**SELECTED EXTRACT**
BEGIN
# Training Books & Videos



## Leah_eliz (Dec 29, 2013)

We are getting our first Golden Retriever puppy in February. I am very serious about training from day ONE, and want to be as prepared as I can beforehand. This isn't our first dog, but this is our first big pup, and I hope to try therapy work down the road, so we need an exceptionally trained dog, and we are willing to put in the work for that. 

I've read a couple books already (Dr. Sophia Yin's Perfect Puppy in 7 Days- loved this book; Monks of New Skete- won't be following this one very much), and would love other positive reinforcement training books/clicker training/*YouTube channel/video suggestions*. We do plan to go through multiple levels of obedience classes but obviously those are a few months off, so I want to do the most I can in the meantime. Thanks so much! :wave:


----------



## BriGuy (Aug 31, 2010)

On youtube, Kikopup videos are great. She has a real magic touch with animals and is good at explaining the basics.
END
**WHAT YOU SHOULD DO**
In the forum thread on training books and videos, which YouTube channel does BriGuy recommend?

**GIVEN DATA**
BEGIN
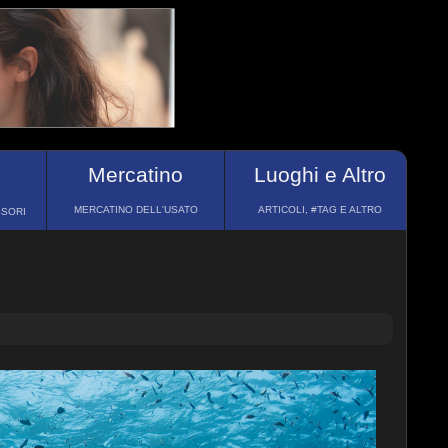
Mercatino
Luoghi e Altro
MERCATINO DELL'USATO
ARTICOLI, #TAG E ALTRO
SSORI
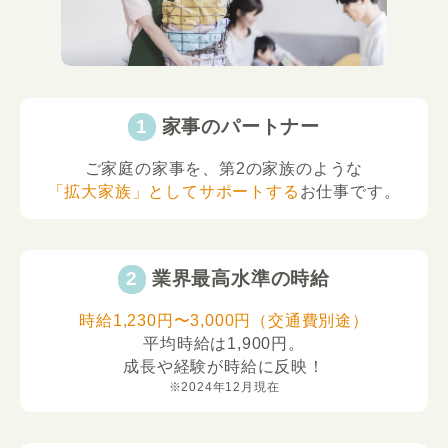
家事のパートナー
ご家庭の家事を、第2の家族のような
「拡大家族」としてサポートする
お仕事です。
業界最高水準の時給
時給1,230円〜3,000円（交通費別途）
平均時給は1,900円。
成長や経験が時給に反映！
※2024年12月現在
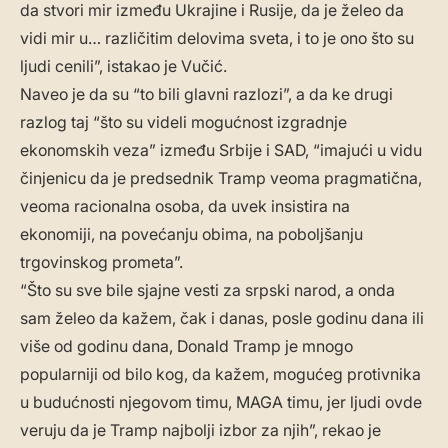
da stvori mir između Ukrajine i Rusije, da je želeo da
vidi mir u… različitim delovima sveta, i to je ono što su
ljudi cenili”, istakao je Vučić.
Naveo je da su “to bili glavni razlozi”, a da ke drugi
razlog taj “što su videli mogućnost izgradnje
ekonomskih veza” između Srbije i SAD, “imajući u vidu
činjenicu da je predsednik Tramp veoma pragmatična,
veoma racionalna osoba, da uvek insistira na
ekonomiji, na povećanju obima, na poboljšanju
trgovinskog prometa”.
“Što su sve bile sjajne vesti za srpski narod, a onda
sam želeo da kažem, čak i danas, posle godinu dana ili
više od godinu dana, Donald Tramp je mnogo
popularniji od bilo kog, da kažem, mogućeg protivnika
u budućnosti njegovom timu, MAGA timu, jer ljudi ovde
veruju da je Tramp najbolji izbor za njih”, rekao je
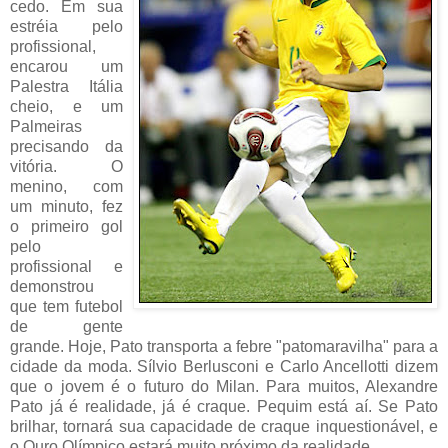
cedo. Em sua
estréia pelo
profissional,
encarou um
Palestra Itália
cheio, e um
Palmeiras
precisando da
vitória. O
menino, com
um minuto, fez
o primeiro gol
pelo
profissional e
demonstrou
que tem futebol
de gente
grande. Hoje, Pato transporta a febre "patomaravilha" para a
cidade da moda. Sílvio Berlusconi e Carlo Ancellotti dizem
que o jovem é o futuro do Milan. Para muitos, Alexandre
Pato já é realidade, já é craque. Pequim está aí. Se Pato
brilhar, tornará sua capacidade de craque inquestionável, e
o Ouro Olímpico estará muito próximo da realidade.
END
BEGIN
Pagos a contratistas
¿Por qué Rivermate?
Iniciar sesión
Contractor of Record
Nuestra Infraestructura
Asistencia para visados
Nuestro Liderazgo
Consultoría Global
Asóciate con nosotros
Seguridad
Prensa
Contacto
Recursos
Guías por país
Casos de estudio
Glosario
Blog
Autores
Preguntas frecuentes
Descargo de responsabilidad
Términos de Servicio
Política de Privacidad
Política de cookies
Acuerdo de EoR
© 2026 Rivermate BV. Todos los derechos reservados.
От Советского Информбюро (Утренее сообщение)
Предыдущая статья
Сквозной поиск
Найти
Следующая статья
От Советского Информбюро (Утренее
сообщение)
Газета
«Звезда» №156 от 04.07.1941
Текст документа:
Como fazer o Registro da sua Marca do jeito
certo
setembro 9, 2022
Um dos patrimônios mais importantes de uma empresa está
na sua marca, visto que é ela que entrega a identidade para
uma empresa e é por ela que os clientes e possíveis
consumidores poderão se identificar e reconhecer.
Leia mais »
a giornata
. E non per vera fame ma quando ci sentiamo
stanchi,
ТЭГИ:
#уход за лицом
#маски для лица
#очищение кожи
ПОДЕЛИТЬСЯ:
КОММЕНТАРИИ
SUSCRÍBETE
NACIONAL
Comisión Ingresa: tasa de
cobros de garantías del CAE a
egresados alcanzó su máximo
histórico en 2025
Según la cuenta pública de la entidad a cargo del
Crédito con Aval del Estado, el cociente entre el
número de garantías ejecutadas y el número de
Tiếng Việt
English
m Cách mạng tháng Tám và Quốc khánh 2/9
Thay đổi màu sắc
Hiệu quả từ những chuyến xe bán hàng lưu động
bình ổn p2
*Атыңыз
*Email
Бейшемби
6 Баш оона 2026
END
BEGIN
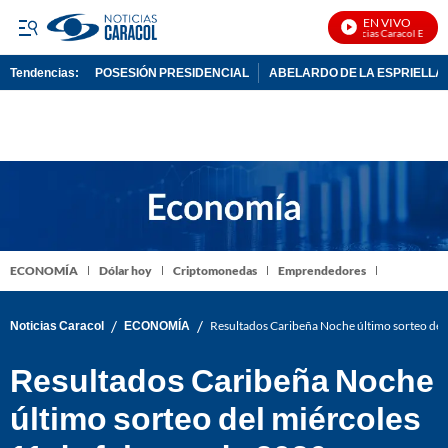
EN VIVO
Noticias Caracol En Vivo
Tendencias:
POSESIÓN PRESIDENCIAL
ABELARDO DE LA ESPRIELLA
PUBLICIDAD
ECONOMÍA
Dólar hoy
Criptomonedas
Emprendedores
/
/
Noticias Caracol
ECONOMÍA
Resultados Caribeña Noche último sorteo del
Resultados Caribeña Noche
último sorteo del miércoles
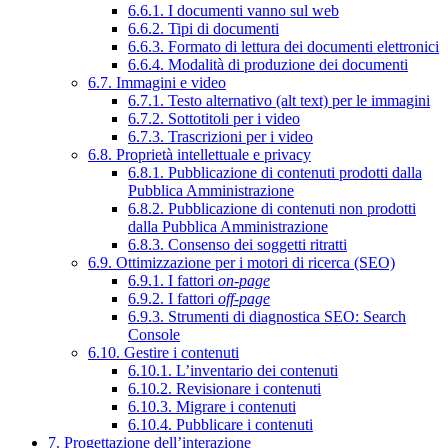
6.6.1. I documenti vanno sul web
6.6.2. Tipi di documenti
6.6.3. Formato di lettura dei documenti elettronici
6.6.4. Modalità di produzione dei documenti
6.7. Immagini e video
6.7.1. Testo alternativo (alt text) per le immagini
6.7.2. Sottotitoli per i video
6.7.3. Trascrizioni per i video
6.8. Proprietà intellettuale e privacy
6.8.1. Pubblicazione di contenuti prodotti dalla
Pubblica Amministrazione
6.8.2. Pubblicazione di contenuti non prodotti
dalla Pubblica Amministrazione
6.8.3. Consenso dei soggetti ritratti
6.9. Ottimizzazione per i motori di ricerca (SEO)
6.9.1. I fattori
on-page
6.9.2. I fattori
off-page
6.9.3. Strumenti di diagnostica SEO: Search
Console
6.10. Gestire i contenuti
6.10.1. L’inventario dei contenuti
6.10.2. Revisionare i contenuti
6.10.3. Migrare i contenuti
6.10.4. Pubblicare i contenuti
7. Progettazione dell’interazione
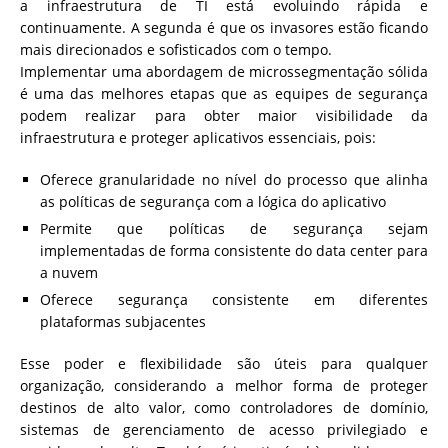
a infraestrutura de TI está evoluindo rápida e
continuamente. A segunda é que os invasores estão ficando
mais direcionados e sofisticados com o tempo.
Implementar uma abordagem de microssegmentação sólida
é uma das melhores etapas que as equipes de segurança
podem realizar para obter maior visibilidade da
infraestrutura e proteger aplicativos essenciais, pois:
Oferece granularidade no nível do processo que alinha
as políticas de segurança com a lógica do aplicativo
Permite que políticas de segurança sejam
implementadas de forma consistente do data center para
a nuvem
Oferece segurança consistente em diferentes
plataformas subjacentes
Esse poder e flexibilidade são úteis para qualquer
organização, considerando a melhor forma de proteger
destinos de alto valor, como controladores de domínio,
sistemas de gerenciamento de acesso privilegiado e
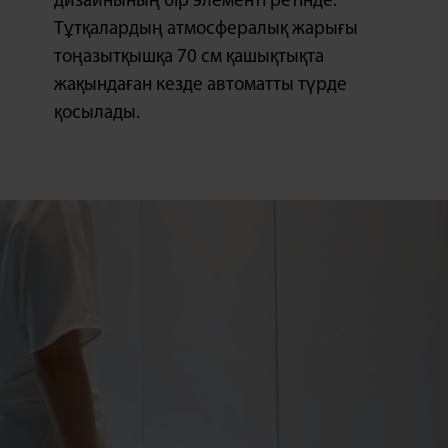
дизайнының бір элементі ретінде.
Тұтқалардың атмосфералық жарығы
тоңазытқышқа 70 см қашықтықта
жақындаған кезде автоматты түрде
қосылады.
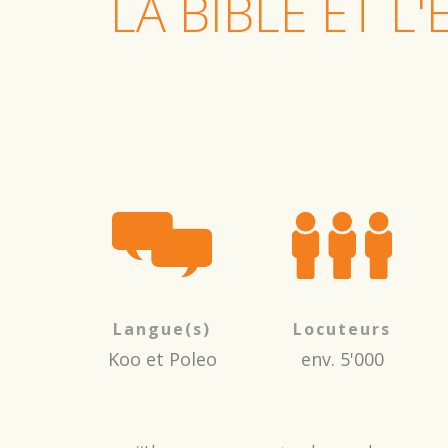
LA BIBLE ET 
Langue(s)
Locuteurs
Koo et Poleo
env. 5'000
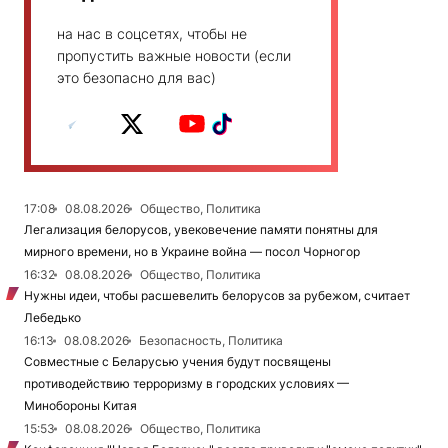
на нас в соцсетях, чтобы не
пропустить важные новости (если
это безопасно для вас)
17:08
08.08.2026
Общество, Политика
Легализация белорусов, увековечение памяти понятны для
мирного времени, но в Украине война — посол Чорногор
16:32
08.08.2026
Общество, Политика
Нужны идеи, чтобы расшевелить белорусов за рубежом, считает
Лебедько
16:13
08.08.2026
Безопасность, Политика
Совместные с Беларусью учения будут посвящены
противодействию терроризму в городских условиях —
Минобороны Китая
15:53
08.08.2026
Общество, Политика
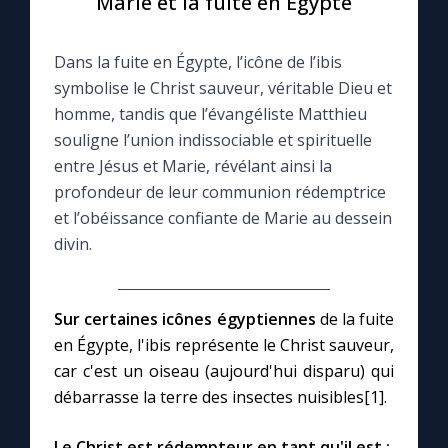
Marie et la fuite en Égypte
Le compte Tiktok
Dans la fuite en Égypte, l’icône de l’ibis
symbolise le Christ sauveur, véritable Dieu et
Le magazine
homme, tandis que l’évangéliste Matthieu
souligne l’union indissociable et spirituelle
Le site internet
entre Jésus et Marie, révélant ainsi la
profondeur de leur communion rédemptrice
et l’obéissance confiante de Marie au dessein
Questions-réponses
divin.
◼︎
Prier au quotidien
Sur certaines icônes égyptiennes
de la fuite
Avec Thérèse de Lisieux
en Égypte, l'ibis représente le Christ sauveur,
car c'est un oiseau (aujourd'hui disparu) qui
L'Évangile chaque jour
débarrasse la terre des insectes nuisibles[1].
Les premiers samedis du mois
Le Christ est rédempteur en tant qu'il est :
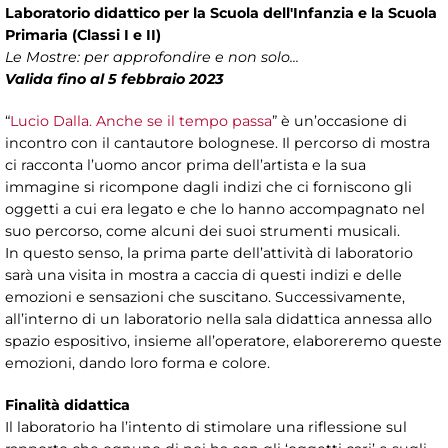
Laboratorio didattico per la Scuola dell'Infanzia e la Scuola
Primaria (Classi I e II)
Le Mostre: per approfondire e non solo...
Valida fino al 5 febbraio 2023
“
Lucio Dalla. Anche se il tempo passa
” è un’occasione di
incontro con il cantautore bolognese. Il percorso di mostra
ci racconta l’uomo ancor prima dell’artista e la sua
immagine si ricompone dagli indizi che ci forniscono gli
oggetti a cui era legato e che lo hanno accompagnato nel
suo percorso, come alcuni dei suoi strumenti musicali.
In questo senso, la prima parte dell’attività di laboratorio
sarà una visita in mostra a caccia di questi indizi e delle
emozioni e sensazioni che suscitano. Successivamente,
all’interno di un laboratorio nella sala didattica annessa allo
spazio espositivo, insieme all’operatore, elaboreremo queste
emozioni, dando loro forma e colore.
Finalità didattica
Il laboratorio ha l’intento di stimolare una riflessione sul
END
**ANSWER BELOW**
Kikopup